No somos todas iguales: contra el estigma de la mujer migrante
Creció en un hogar marcado por el maltrato y el alcoholismo de sus padres. Con apenas catorce años, tomó la decisión de abandonar su casa, convencida de que no podía seguir soportando esa situación. Su destino no fue otra parte de Honduras, sino Guatemala: quería ir a un lugar donde nadie pudiera encontrarla.
La entrevistada reflexiona sobre la brecha entre el relato público de la migración y la realidad vivida. Destaca el papel decisivo de ACNUR en su proceso: la ayuda para regularizar su situación migratoria, conseguir un permiso y acceder a recursos que, según ella, no están al alcance de todos los migrantes.

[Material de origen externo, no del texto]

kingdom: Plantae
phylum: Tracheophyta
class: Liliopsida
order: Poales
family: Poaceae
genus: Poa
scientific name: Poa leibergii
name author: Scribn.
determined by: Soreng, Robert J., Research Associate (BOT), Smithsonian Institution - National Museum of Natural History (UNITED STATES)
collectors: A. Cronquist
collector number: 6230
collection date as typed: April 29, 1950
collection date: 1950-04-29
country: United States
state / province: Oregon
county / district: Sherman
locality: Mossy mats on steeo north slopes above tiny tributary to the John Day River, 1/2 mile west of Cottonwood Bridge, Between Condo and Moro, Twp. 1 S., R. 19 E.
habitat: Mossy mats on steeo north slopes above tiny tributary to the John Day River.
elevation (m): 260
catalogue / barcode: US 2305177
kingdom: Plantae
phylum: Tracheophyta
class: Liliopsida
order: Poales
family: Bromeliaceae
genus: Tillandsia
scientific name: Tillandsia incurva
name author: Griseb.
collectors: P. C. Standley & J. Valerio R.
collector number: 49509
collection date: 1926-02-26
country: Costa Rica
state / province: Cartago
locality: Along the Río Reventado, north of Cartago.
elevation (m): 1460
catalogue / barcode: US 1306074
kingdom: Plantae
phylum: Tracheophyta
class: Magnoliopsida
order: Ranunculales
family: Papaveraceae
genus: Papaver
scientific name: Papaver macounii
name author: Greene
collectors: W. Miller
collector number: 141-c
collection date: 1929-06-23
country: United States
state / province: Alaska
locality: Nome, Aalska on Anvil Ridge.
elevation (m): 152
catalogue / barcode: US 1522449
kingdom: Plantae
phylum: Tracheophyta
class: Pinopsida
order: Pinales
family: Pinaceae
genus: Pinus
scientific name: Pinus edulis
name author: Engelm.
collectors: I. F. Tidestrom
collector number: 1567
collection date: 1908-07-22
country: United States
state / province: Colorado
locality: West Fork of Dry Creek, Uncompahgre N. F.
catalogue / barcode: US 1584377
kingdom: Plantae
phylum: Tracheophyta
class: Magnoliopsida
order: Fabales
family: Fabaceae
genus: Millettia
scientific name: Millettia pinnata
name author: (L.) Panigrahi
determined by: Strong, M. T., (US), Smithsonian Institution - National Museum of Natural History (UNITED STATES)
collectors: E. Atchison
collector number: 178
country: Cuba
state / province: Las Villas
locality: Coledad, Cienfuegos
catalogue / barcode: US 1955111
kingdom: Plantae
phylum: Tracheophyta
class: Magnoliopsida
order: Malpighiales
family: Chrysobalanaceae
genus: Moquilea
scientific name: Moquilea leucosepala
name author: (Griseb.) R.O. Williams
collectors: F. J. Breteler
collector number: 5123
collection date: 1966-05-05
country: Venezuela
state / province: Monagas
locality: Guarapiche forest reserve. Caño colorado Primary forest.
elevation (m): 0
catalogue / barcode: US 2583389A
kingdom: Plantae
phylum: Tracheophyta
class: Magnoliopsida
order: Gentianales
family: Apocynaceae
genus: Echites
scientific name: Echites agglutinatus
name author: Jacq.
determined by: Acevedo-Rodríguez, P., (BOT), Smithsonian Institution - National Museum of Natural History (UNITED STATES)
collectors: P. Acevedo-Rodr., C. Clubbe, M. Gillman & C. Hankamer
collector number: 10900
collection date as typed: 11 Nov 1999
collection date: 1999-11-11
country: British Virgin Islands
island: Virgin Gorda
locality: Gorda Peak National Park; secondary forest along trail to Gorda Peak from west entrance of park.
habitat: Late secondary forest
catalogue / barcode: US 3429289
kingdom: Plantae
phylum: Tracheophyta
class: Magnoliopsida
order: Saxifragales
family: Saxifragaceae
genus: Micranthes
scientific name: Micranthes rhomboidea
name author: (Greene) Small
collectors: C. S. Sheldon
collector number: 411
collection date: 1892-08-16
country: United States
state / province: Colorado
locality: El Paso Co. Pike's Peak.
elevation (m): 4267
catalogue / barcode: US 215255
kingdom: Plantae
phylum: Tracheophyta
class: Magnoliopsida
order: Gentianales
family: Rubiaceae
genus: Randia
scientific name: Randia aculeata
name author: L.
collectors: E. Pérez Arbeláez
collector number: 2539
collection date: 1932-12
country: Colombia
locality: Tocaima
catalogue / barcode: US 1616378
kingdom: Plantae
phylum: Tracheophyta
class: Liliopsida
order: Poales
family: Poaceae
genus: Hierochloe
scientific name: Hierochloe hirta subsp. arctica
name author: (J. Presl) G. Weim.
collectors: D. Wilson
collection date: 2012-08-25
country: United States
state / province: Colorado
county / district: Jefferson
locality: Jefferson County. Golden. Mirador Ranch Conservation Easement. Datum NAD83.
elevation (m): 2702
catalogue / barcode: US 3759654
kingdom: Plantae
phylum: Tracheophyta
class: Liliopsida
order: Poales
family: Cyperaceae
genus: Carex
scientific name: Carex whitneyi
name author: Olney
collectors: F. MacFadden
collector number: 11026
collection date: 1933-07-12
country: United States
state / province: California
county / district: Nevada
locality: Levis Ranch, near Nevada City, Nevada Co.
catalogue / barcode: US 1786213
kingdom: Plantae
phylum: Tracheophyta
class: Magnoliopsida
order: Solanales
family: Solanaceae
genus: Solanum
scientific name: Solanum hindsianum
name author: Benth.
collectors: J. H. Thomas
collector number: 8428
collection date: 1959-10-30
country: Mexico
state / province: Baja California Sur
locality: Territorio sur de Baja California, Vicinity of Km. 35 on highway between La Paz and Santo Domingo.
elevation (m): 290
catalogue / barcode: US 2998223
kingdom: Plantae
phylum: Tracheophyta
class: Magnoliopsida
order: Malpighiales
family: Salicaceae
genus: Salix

Cruzando fronteras sin papeles
A los trece años, sufrió una violación. Sus padres no le creyeron ni le prestaron ayuda, lo que reforzó su decisión de huir. Sintiéndose completamente sola y desprotegida, cruzó la frontera hacia Guatemala con la determinación de rehacer su vida en otro país.
Al llegar a Los Amates, buscó trabajo desesperadamente, pero nadie quería contratarla por su corta edad. Una señora del mercado la orientó hacia su hija, quien tenía un puesto de comida y necesitaba ayuda. A pesar de las dificultades del trabajo —hacer tortillas, limpiar, lavar— la joven lo aceptó a cambio de comida y un lugar donde dormir.